Another recent preoccupation of Centrist Democrats has been the defense of the American security establishment. FBI head James Comey and CIA head John Brennan have become national heroes for many liberal Democrats. Conveniently forgetting history has led to liberals like Stephen Colbert forgetting James Comey’s spying on Black Lives Matter and American Muslims, or Bill Maher forgetting John Brennan’s long history of war crimes, including torture and rendition, dating back to the Bush administration (Obama kept Brennan on at the CIA). As an institution, Comey’s FBI has a long history of repression of Afro-Americans and Leftists.

Since Hillary Clinton’s accusations at the 2016 DNC Convention of political meddling by Vladimir Putin, there has been a Russian lurking under every bush. Suspicion, calls for additional sanctions, and even red-baiting have led to a new Cold War mentality, with some Democrats even demanding Internet censorship of news outlets not hard enough on Russia. NATO, a relic of the Cold War, now has more flag-waving Democratic boosters than ever.

If Russia is the foreign nation Centrist Democrats obsess over the most, Israel is the one they won’t even talk about. Since the 2016 election, Donald Trump has cozied up to the Israeli settler movement. The American ambassador to Israel is, in fact, a settler himself. The US has cut UN contributions for Palestinian refugees and given Benjamin Netanyahu the green light to annex East Jerusalem and roll out more settlements in the West Bank. Israeli snipers recently murdered dozens of “Land Day” protesters in Gaza, and there was scarcely a peep from Centrist Democrats. And when it comes to all-too real “foreign interference,” Israel’s domestic lobbying partners have successfully passed legislation in dozens of states making it illegal to criticize or boycott Israel. And all with Democratic Party help.

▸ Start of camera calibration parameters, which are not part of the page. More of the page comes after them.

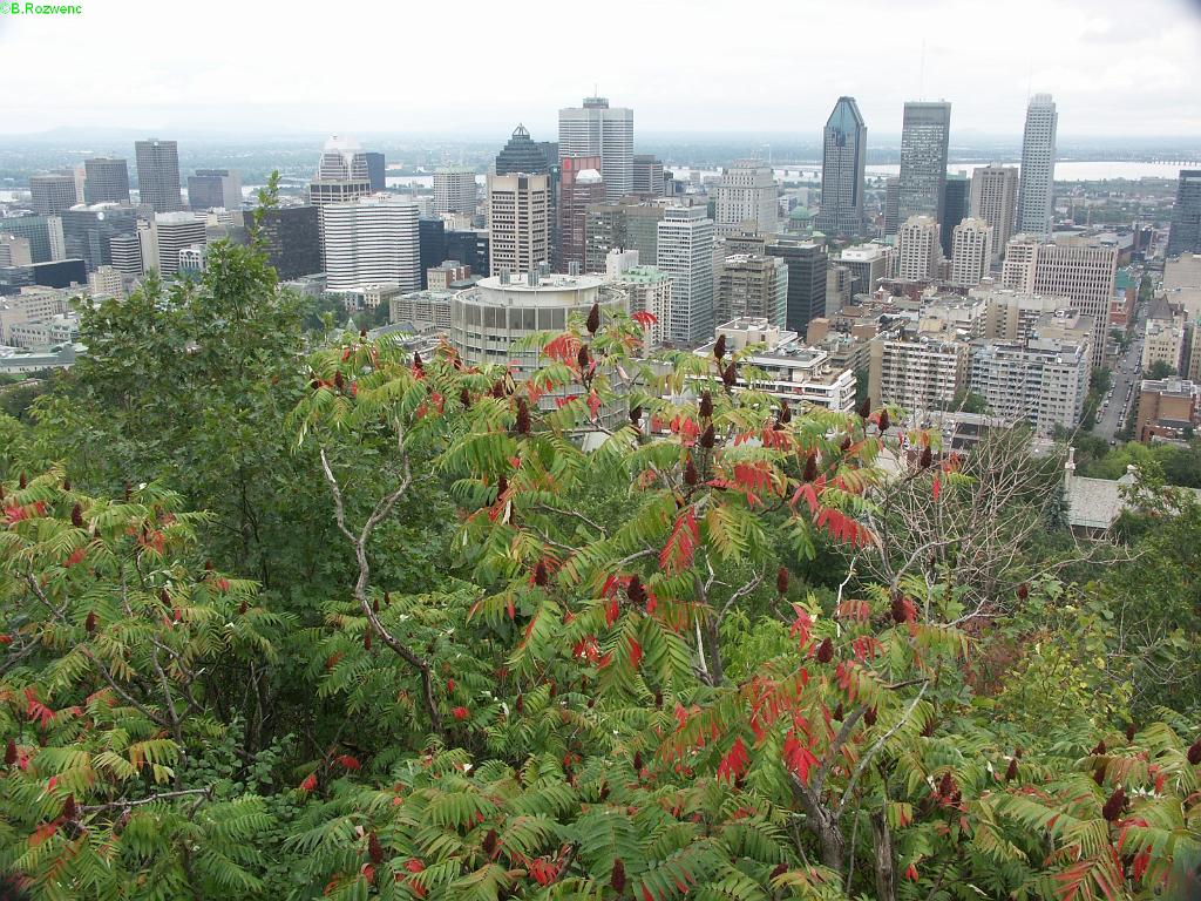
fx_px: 1145
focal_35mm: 33
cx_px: 600
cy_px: 450
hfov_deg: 55.4
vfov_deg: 42.9
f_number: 5.6
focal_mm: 8.59
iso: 64
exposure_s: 1/125
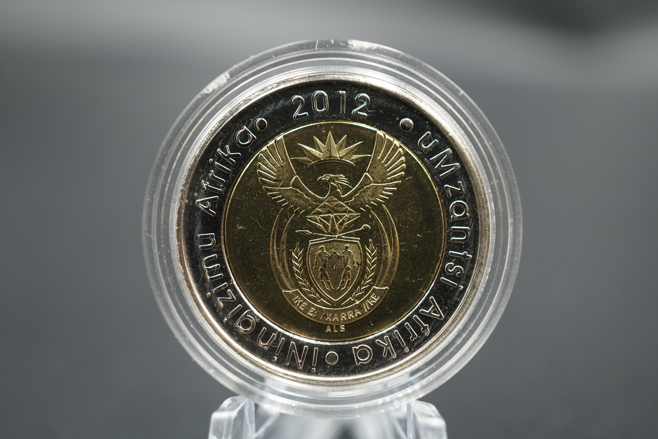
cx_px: 329
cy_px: 220
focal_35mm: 45
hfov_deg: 43.6
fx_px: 822
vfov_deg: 29.9
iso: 320
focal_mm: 30
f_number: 4
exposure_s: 1/160
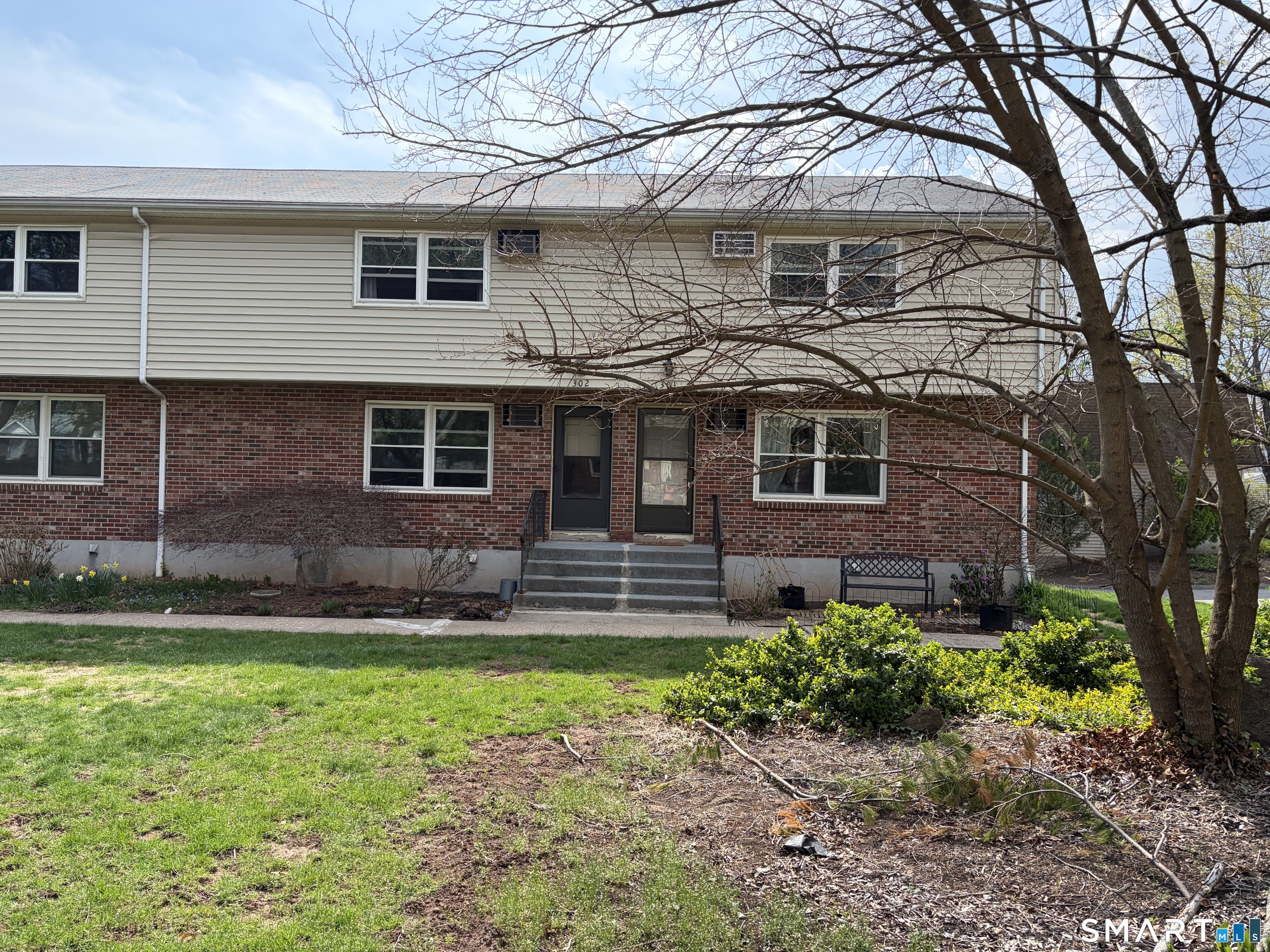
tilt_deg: +1.5
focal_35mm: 26
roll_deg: -1.2
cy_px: 476
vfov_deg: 53.1
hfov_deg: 67.3
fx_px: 954
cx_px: 635
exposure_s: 1/1848
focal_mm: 5.96
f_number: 1.6
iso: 64
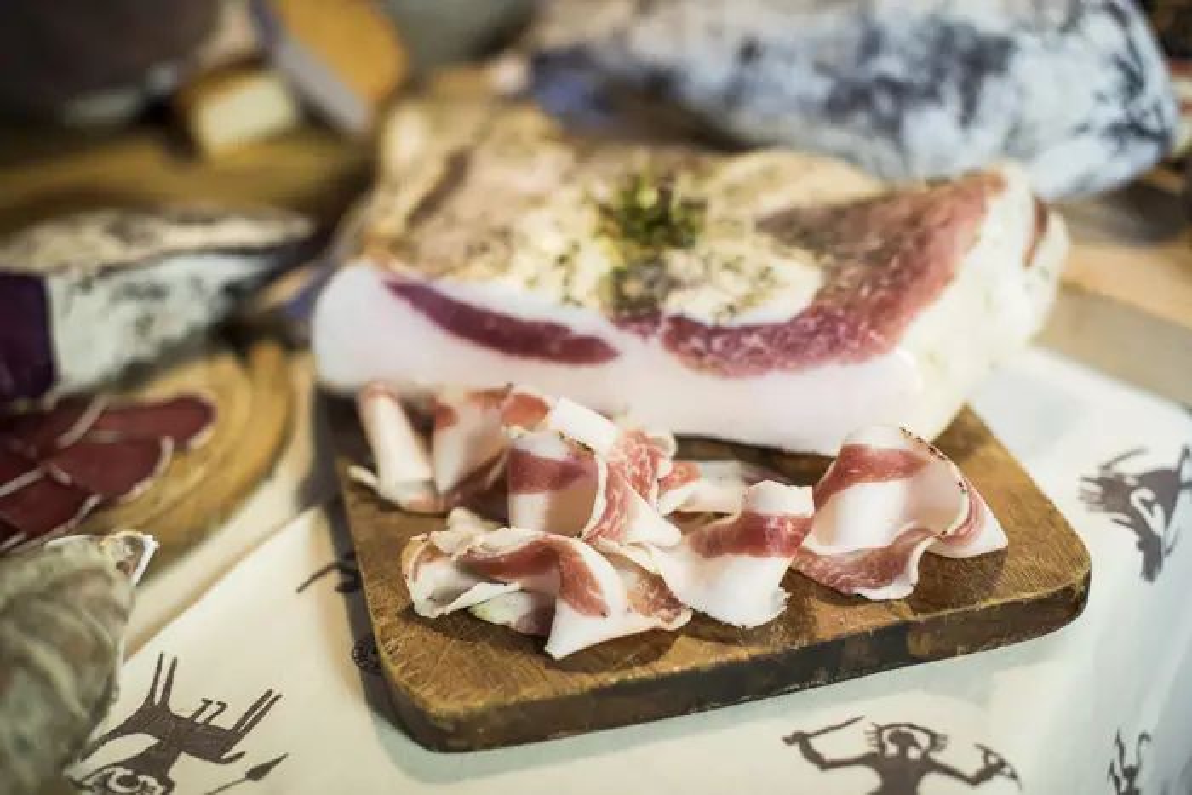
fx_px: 1656
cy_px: 398
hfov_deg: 39.6
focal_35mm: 50
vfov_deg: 27.0
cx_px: 596
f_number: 2.2
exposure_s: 1/125
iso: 640
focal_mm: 50
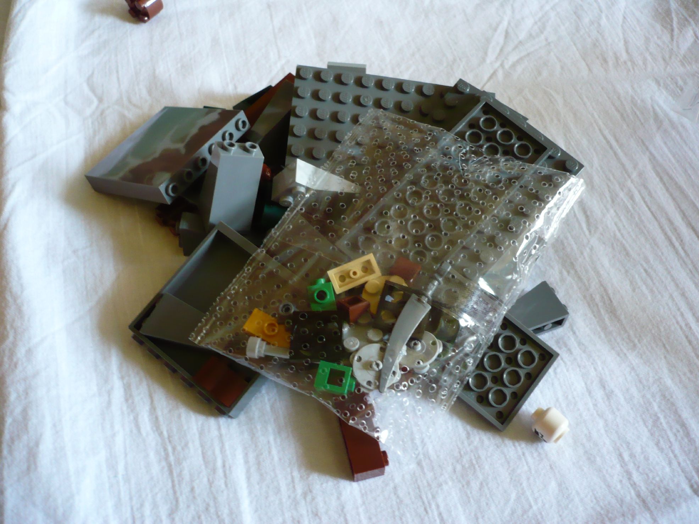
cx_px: 350
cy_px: 262
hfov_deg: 52.6
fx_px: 707
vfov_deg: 40.7
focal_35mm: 35
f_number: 2.8
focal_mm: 5.8
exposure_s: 1/13
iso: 200
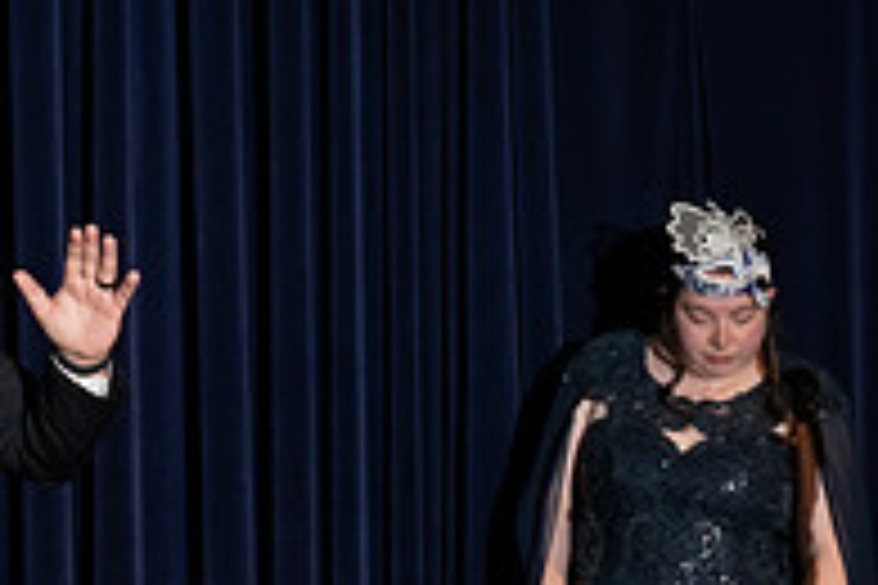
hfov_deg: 6.3
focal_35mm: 327
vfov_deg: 4.2
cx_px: -180
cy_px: 650
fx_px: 7975
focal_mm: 110
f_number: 5
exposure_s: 1/200
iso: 2500
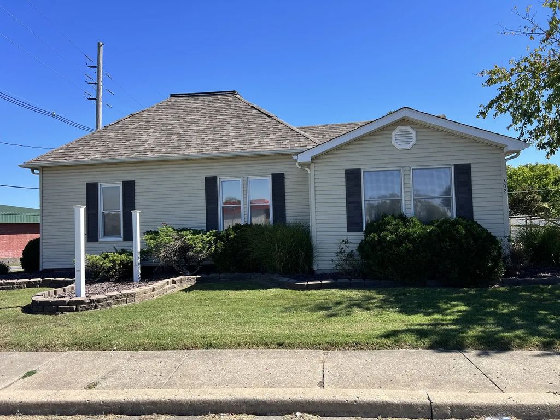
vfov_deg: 53.1
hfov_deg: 67.3
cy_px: 210
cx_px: 280
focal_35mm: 26
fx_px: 421
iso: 50
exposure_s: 1/2632
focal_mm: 5.7
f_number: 1.5
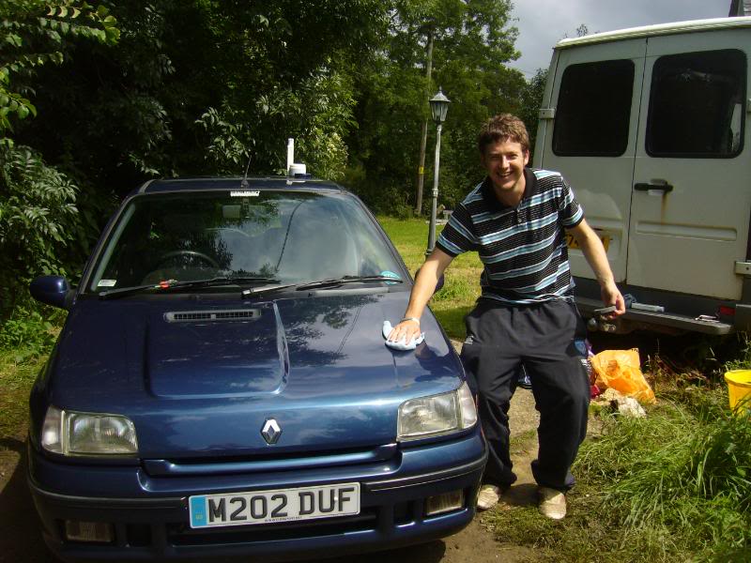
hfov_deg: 52.6
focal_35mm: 35
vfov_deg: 40.7
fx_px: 759
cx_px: 376
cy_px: 282
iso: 100
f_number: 5.6
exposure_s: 1/400
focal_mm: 5.8
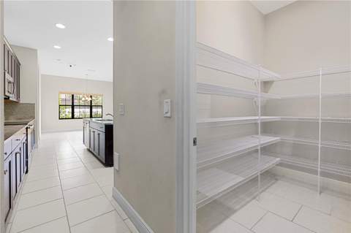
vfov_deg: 73.6
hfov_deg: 96.8
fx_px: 156
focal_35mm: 16
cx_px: 176
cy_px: 116
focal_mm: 16
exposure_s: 1/4
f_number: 8
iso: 200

I.F. Stone was right about lies at funerals, but sentimentality sometimes reveals its own truths. No one for a second believes history can be conveniently forgotten, but we can and do hide from it — and who we really are. This week’s outpouring of love for America’s most recognizable nationalist and American Exceptionalist tells a disturbing truth about both our country and the Democratic Party.